In some embodiments of the present disclosure, instructions 1316 are stored on a computer-readable storage medium, or simply computer-readable medium. Such a computer-readable medium may be non-transitory, and may therefore be referred to as a non-transitory computer-readable medium. In some cases, the non-transitory computer-readable medium may be incorporated within computer system 1300. For example, the non-transitory computer-readable medium may be one of memory device(s) 1312, as shown in FIG. 13, with instructions 1316 being stored within memory device(s) 1312. In some cases, the non-transitory computer-readable medium may be separate from computer system 1300. In one example, the non-transitory computer-readable medium may be a removable media provided to input device(s) 1306, such as those described in reference to input device(s) 1306, as shown in FIG. 13, with instructions 1316 being provided to input device(s) 1306. In another example, the non-transitory computer-readable medium may be a component of a remote electronic device, such as a mobile phone, that may wirelessly transmit a data signal carrying instructions 1316 to computer system 1300 using communications subsystem 1316, as shown in FIG. 13, with instructions 1316 being provided to communications subsystem 1310.

Instructions 1316 may take any suitable form to be read and/or executed by computer system 1300. For example, instructions 1316 may be source code (written in a human-readable programming language such as Java, C, C++, C#, Python), object code, assembly language, machine code, microcode, executable code, and/or the like. In one example, instructions 1316 are provided to computer system 1300 in the form of source code, and a compiler is used to translate instructions 1316 from source code to machine code, which may then be read into main memory 1314 for execution by processor(s) 1304. As another example, instructions 1316 are provided to computer system 1300 in the form of an executable file with machine code that may immediately be read into main memory 1314 for execution by processor(s) 1304. In various examples, instructions 1316 may be provided to computer system 1300 in encrypted or unencrypted form, compressed or uncompressed form, as an installation package or an initialization for a broader software deployment, among other possibilities.

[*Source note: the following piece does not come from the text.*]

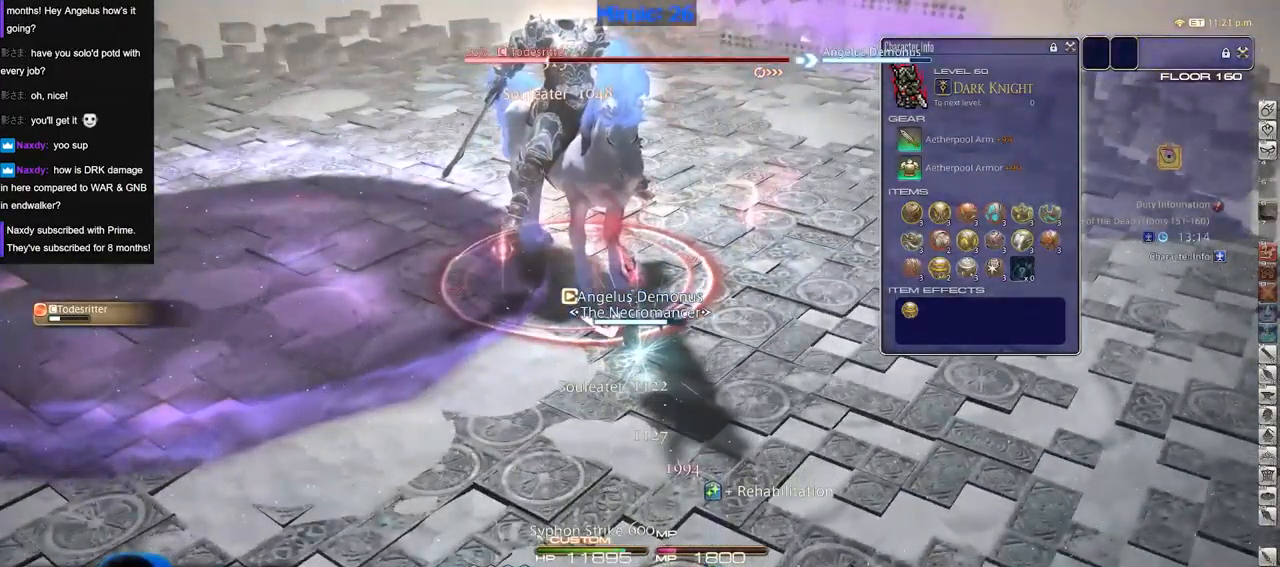
{"keys": [], "events": []}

In one aspect of the present disclosure, a system (e.g., computer system 1300) is provided to perform methods in accordance with various embodiments of the present disclosure. For example, some embodiments may include a system comprising one or more processors (e.g., processor(s) 1304) that are communicatively coupled to a non-transitory computer-readable medium (e.g., memory device(s) 1312 or main memory 1314). The non-transitory computer-readable medium may have instructions (e.g., instructions 1316) stored therein that, when executed by the one or more processors, cause the one or more processors to perform the methods described in the various embodiments.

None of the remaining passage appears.